▸ ТЕКСТ ЗАДАНИЯ:
Затем пришел наш капитан и все остальные солдаты, очень польщенные тем, что для нас сделал этот касик; договорились, что мы спустим с кораблей наши шлюпки и на одном из маленьких и на двенадцати лодках высадимся на земле все за один раз, поскольку видели берег полным индейцами, которые собрались из этого поселения; и так все высадились за одну ходку. Когда касик увидел, что мы на суше и не идем в его селение, он снова показал капитану знаками, чтобы мы шли с ним в его дома, и выказал столько знаков миролюбия, что, посоветовавшись об этом с капитаном, а он согласился со всеми остальными солдатами, с величайшими предосторожностями и, взяв оружие, сколько мы смогли унести, [21] мы пошли. И мы несли пятнадцать баллист и десять ружей, и зашагали туда, куда касик пошел с другими многочисленными индейцами, сопровождавшими его.

▸ ЦЕЛЬ ЗАДАНИЯ:
Ответьте по тексту задания на три вопроса:
(a) Почему было решено высадиться на берег всем за один раз?
(b) Что касик показал капитану знаками, увидев, что отряд на суше?
(c) Сколько баллист и ружей взяли с собой, отправляясь за касиком?

▸ ФРАГМЕНТЫ ДАННЫХ:
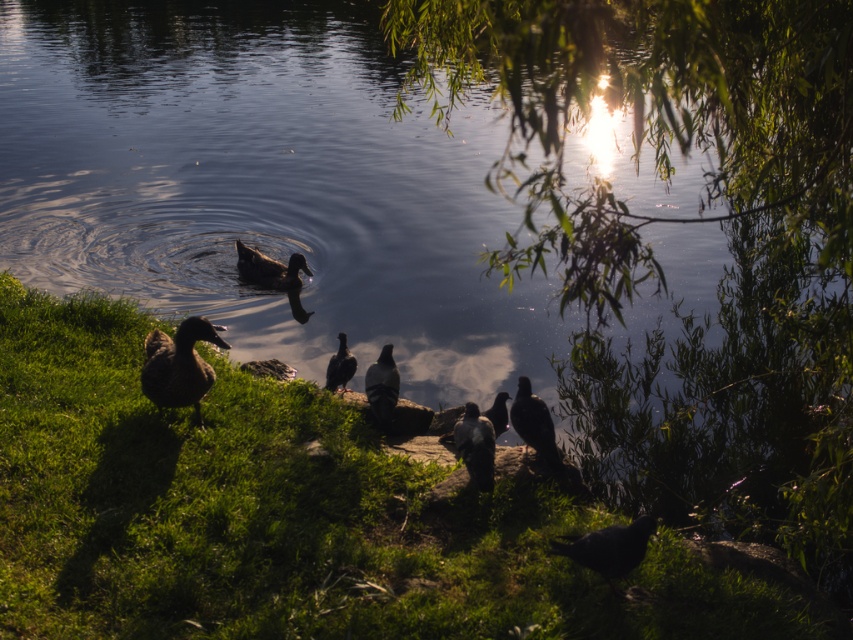
Find the location of a particular element. shiny black pigeon at center is located at coordinates (381, 385).

Is shiny black pigeon at center behind brown matte bird at lower left?

That is False.

I want to click on shiny black pigeon at center, so click(381, 385).

Find the location of a particular element. This screenshot has height=640, width=853. shiny black pigeon at center is located at coordinates pyautogui.click(x=381, y=385).

In the scene shown: Between green grass at lower left and silhouette feathered bird at center, which one has less height?

green grass at lower left is shorter.

Identify the location of green grass at lower left. pyautogui.click(x=287, y=515).

Who is shorter, dark brown feathered duck at lower left or shiny black bird at lower right?

shiny black bird at lower right is shorter.

Can you confirm if dark brown feathered duck at lower left is positioned to the right of shiny black bird at lower right?

No, dark brown feathered duck at lower left is not to the right of shiny black bird at lower right.

Describe the element at coordinates (178, 365) in the screenshot. I see `dark brown feathered duck at lower left` at that location.

I want to click on dark brown feathered duck at lower left, so click(178, 365).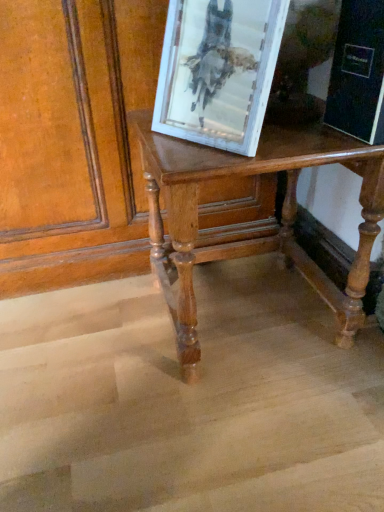
Locate an element on the screen. The image size is (384, 512). free space in front of shiny polished wood table at center is located at coordinates (240, 429).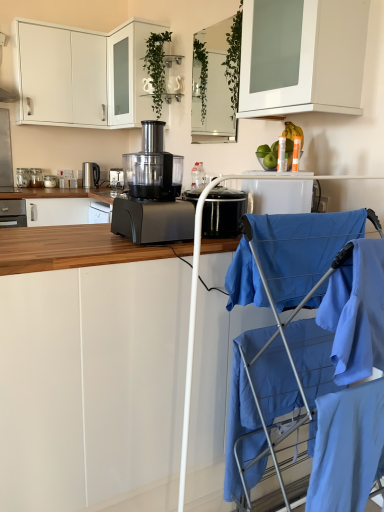
What are the coordinates of `blank space to the left of black plastic food processor at center, placed as the 2th kitchen appliance when sorted from right to left` in the screenshot? It's located at (65, 237).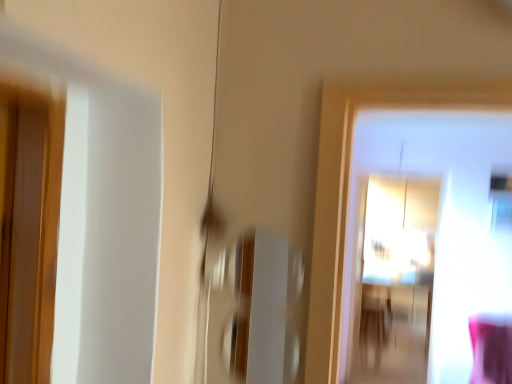
Question: Should I look upward or downward to see wooden table at center?

Choices:
 (A) up
 (B) down

Answer: (B)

▸ РЕШЕНИЕ ЗАДАНИЯ:
(a) Берег был полон индейцев, собравшихся из этого поселения.
(b) Он показал, чтобы они шли с ним в его дома.
(c) Пятнадцать баллист и десять ружей.